**GIVEN TASK**
Output only the lines from the line holding "through a 20" through the close of the records, exactly as they appear, with all pictures omitted.

[Data items]
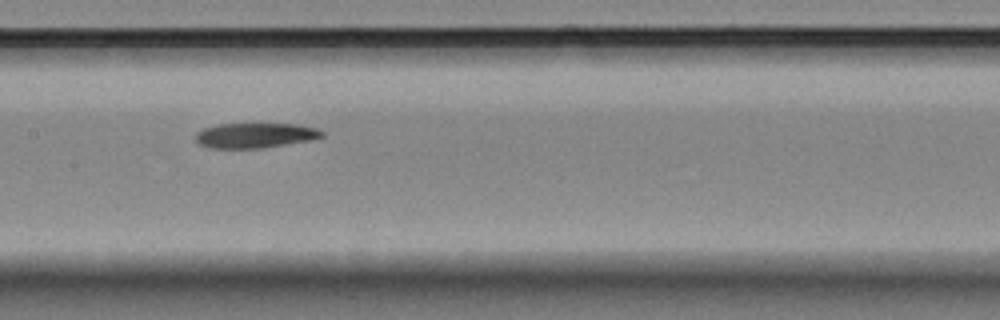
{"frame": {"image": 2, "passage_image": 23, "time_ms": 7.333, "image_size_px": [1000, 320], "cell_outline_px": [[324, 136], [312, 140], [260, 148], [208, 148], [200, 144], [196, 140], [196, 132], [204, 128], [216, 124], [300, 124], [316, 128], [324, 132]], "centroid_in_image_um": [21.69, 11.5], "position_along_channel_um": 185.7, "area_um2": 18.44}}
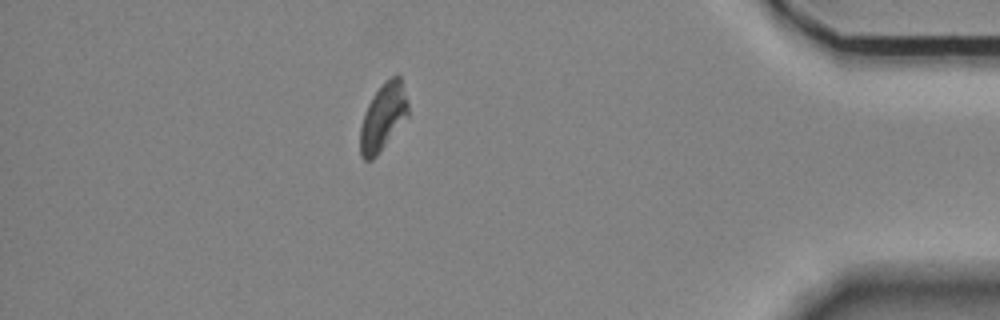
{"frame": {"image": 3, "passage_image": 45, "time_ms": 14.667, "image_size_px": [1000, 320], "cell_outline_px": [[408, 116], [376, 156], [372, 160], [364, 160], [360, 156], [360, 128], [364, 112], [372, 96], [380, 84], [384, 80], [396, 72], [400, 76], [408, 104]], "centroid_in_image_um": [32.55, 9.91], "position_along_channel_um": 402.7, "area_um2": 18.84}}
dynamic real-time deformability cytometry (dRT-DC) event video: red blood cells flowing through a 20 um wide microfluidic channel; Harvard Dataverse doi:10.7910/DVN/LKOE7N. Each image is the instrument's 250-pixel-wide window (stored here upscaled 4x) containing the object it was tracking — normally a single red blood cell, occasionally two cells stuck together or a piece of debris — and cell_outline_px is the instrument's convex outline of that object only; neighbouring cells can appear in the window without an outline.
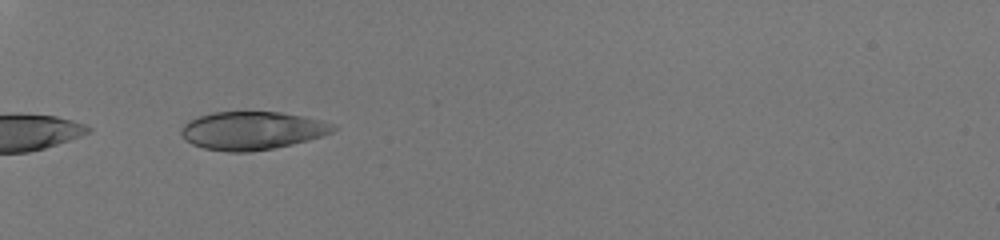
{"species": "human", "species_latin": "Homo sapiens", "temperature_condition": "room temperature", "stored_images_in_passage": 6, "camera_frame_rate_fps": 3000, "um_per_image_px": 0.085, "donor": {"sex": "male"}, "frame": {"image": 1, "passage_image": 2, "time_ms": 0.333, "image_size_px": [1000, 240], "cell_outline_px": [[336, 128], [332, 132], [308, 140], [292, 144], [272, 148], [248, 152], [228, 152], [204, 148], [192, 144], [184, 140], [180, 132], [180, 128], [188, 120], [212, 112], [280, 112], [320, 120], [336, 124]], "centroid_in_image_um": [21.39, 11.1], "position_along_channel_um": 63.6, "area_um2": 33.7}}
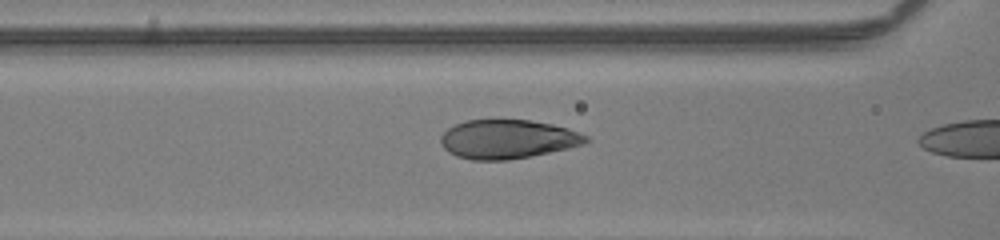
{"frame": {"image": 2, "passage_image": 5, "time_ms": 1.333, "image_size_px": [1000, 240], "cell_outline_px": [[592, 140], [584, 144], [568, 148], [532, 156], [508, 160], [472, 160], [456, 156], [448, 152], [440, 144], [440, 136], [448, 128], [464, 120], [528, 120], [552, 124], [568, 128], [580, 132], [588, 136]], "centroid_in_image_um": [43.16, 11.83], "position_along_channel_um": 123.4, "area_um2": 33.18}}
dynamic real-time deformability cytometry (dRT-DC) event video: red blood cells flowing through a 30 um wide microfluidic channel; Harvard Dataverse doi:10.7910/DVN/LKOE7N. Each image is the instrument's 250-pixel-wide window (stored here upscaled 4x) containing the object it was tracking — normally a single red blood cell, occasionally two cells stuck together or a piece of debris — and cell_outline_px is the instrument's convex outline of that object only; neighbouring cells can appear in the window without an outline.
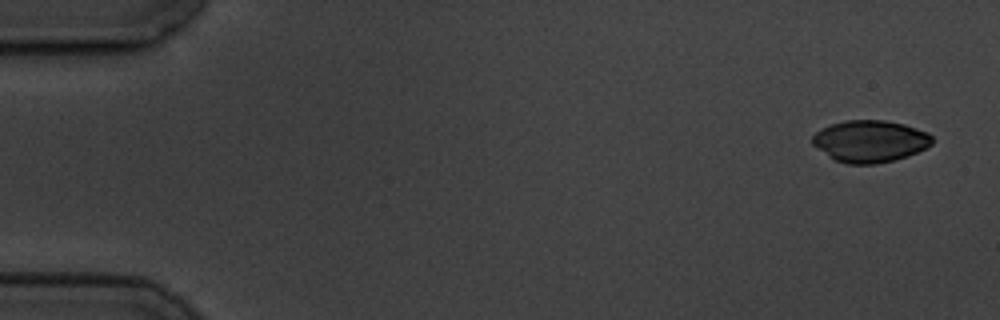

**TASK ANSWER**
dynamic real-time deformability cytometry (dRT-DC) event video: red blood cells flowing through a 20 um wide microfluidic channel; Harvard Dataverse doi:10.7910/DVN/LKOE7N. Each image is the instrument's 250-pixel-wide window (stored here upscaled 4x) containing the object it was tracking — normally a single red blood cell, occasionally two cells stuck together or a piece of debris — and cell_outline_px is the instrument's convex outline of that object only; neighbouring cells can appear in the window without an outline.
{"species": "human", "species_latin": "Homo sapiens", "temperature_condition": "room temperature", "stored_images_in_passage": 6, "camera_frame_rate_fps": 3000, "um_per_image_px": 0.085, "donor": {"sex": "male"}, "frame": {"image": 1, "passage_image": 2, "time_ms": 0.333, "image_size_px": [1000, 240], "cell_outline_px": [[336, 128], [332, 132], [308, 140], [292, 144], [272, 148], [248, 152], [228, 152], [204, 148], [192, 144], [184, 140], [180, 132], [180, 128], [188, 120], [212, 112], [280, 112], [320, 120], [336, 124]], "centroid_in_image_um": [21.39, 11.1], "position_along_channel_um": 63.6, "area_um2": 33.7}}
{"frame": {"image": 2, "passage_image": 5, "time_ms": 1.333, "image_size_px": [1000, 240], "cell_outline_px": [[592, 140], [584, 144], [568, 148], [532, 156], [508, 160], [472, 160], [456, 156], [448, 152], [440, 144], [440, 136], [448, 128], [464, 120], [528, 120], [552, 124], [568, 128], [580, 132], [588, 136]], "centroid_in_image_um": [43.16, 11.83], "position_along_channel_um": 123.4, "area_um2": 33.18}}
dynamic real-time deformability cytometry (dRT-DC) event video: red blood cells flowing through a 30 um wide microfluidic channel; Harvard Dataverse doi:10.7910/DVN/LKOE7N. Each image is the instrument's 250-pixel-wide window (stored here upscaled 4x) containing the object it was tracking — normally a single red blood cell, occasionally two cells stuck together or a piece of debris — and cell_outline_px is the instrument's convex outline of that object only; neighbouring cells can appear in the window without an outline.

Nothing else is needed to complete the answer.